March 30, 2021
On Tuesday, 30 March 2021 at 16:05:09 UTC, Paul Backus wrote:
> On Tuesday, 30 March 2021 at 00:51:44 UTC, Andrei Alexandrescu wrote:
>> We investigated a few other possibilities, such as returning a pointer to the next element or null. But that has problems related to safety and escaping pointers.
>
> Does -preview=dip1000 help at all with these issues? If so, might be worth revisiting.

DIP1000 is not sufficient, and unsound by itself.
March 30, 2021
On 3/30/21 12:05 PM, Paul Backus wrote:
> On Tuesday, 30 March 2021 at 00:51:44 UTC, Andrei Alexandrescu wrote:
>> We investigated a few other possibilities, such as returning a pointer to the next element or null. But that has problems related to safety and escaping pointers.
> 
> Does -preview=dip1000 help at all with these issues? If so, might be worth revisiting.

A good point.
March 31, 2021
On 2021-03-24 20:23, Per Nordlöw wrote:
> What's the motive behinds D's range design choice of needing
> 
>     if (!empty)
>     {
>         // use front or back
>     }
> 
> instead of having front returning an optional/maybe type with enforced pattern matching?

In my opinion, the best way to interact with an Optional type is not to use pattern matching but to use algorithms like `map`, `each` and so on. That means an Optional type needs to implement the range API. Might be a bit confusioning if `front` then returns an Optional.

-- 
/Jacob Carlborg
March 31, 2021
On Tuesday, 30 March 2021 at 00:51:44 UTC, Andrei Alexandrescu wrote:
> Efficiency. It would be impossible to iterate an array as a range without copying each and every element thereof.

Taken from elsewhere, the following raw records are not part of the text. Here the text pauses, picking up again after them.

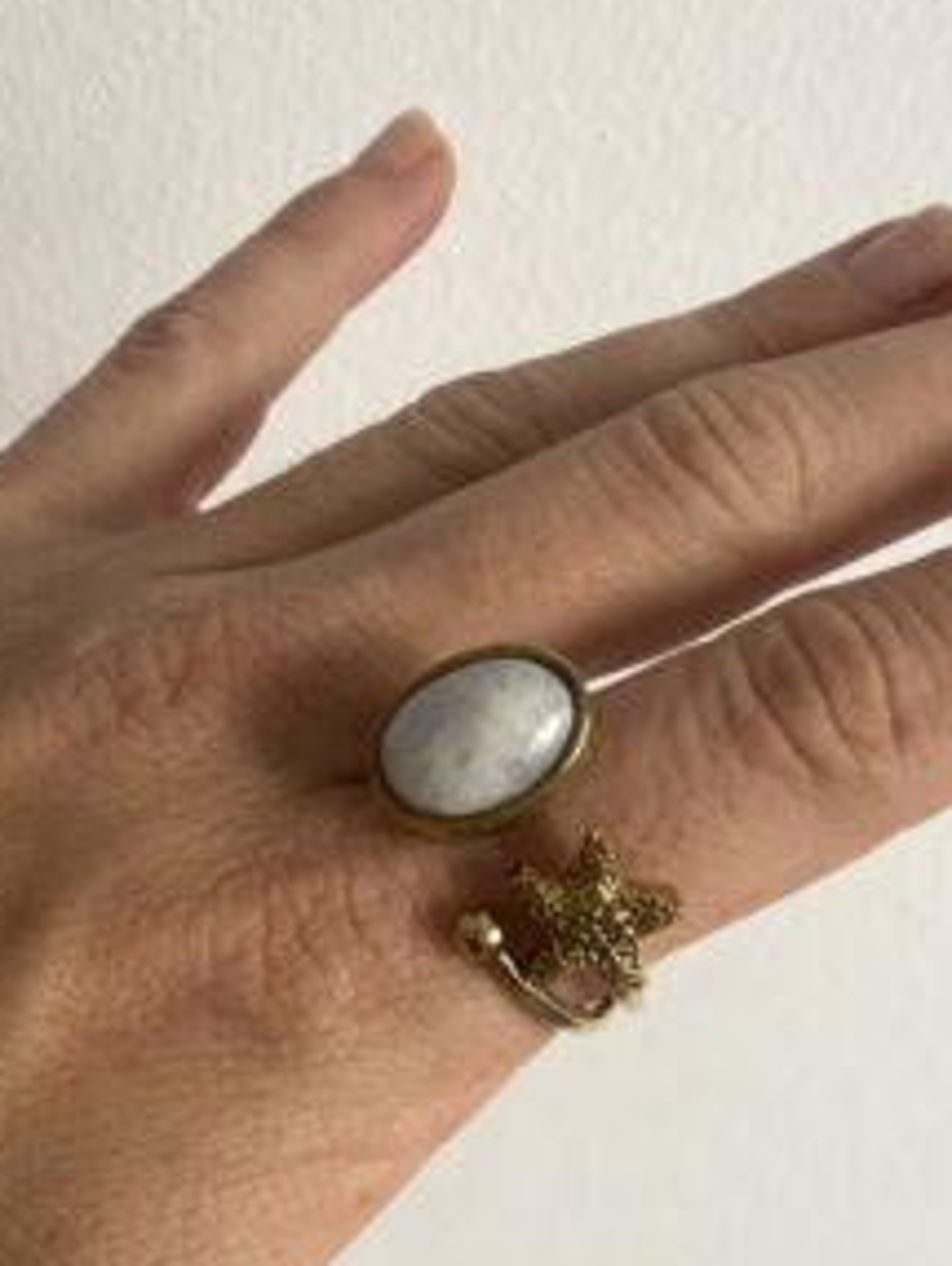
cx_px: 390
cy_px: 741
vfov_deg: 36.7
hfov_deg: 28.0
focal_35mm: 52
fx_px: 1904
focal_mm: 4.25
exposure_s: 1/60
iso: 160
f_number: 1.8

On an efficiency-related note, it's worth remembering that the `empty` property can be a compile-time constant (as it is e.g. with pseudo-random number generators), which means that in some cases it should be possible (at least in principle) to elide any `empty` checks at runtime.

I imagine there is a way to achieve the same effective outcome with an appropriately designed Option type or trait, but I don't know if that would be as straightforward as with the `empty` property.

> We investigated a few other possibilities, such as returning a pointer to the next element or null. But that has problems related to safety and escaping pointers.

This is probably a factor in Rust's decision to use Option<T>: its iterators over containers do use references (i.e. smart pointers), and this is easier option for them because of the stronger reference safety constraints.
April 05, 2021

On Wednesday, 31 March 2021 at 07:27:18 UTC, Jacob Carlborg wrote:
way to interact with an Optional type

>

is not to use pattern matching but to use algorithms like map, each and so on.

Interesting. Can you show some pseudocode of this? Can those algorithms be implemented as non-member functions?

April 05, 2021

On Monday, 5 April 2021 at 20:01:46 UTC, Per Nordlöw wrote:

>

On Wednesday, 31 March 2021 at 07:27:18 UTC, Jacob Carlborg wrote:
way to interact with an Optional type

>

is not to use pattern matching but to use algorithms like map, each and so on.

Interesting. Can you show some pseudocode of this? Can those algorithms be implemented as non-member functions?

The optional package on dub [1] has some examples in its documentation.

[1] https://code.dlang.org/packages/optional

April 05, 2021

On Monday, 5 April 2021 at 20:11:07 UTC, Paul Backus wrote:

>

The optional package on dub [1] has some examples in its documentation.

Thanks. What about adding these algorithms to std.sumtype?

April 05, 2021

On Monday, 5 April 2021 at 20:33:44 UTC, Per Nordlöw wrote:

>

On Monday, 5 April 2021 at 20:11:07 UTC, Paul Backus wrote:

>

The optional package on dub [1] has some examples in its documentation.

Thanks. What about adding these algorithms to std.sumtype?

Optional implements the standard range interface, so the algorithms it uses are the existing ones in std.algorithm.

April 05, 2021

On Monday, 5 April 2021 at 20:38:33 UTC, Paul Backus wrote:

>

Optional implements the standard range interface, so the algorithms it uses are the existing ones in std.algorithm.

Ah, of course. Are you planning on adding Optional to Phobos aswell?

April 05, 2021

On Monday, 5 April 2021 at 20:46:07 UTC, Per Nordlöw wrote:

>

On Monday, 5 April 2021 at 20:38:33 UTC, Paul Backus wrote:

>

Optional implements the standard range interface, so the algorithms it uses are the existing ones in std.algorithm.

Ah, of course. Are you planning on adding Optional to Phobos aswell?

No, because it's not my package, it's Ali Akhtarzada's.